**Task details**
Count the lines of the records that contain the word "render", and give only the number.

**Recorded data**
╭──

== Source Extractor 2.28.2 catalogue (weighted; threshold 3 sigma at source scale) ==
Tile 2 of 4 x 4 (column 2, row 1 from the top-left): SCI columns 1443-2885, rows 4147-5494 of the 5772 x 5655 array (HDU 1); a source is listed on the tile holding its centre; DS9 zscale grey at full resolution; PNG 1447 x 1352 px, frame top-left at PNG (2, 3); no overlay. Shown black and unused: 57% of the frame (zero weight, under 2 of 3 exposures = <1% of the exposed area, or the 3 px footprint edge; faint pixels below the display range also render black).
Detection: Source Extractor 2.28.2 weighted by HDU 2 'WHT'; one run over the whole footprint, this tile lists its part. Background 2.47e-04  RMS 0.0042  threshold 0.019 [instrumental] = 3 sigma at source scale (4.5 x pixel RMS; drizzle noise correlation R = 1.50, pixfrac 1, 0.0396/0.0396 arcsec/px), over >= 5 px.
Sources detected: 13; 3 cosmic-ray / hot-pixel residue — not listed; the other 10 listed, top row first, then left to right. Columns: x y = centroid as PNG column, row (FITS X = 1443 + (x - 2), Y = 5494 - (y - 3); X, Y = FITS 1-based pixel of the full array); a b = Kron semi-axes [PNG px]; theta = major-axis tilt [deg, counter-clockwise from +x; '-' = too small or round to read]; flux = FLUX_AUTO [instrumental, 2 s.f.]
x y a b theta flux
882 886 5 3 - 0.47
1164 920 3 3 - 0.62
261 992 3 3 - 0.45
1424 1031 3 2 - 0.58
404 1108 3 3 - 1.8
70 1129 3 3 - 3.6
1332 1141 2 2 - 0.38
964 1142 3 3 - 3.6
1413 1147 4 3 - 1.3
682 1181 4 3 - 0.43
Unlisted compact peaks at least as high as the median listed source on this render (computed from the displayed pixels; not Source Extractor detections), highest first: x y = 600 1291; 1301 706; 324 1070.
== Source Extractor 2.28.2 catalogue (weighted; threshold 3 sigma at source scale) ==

╰──

**Exercise output**
2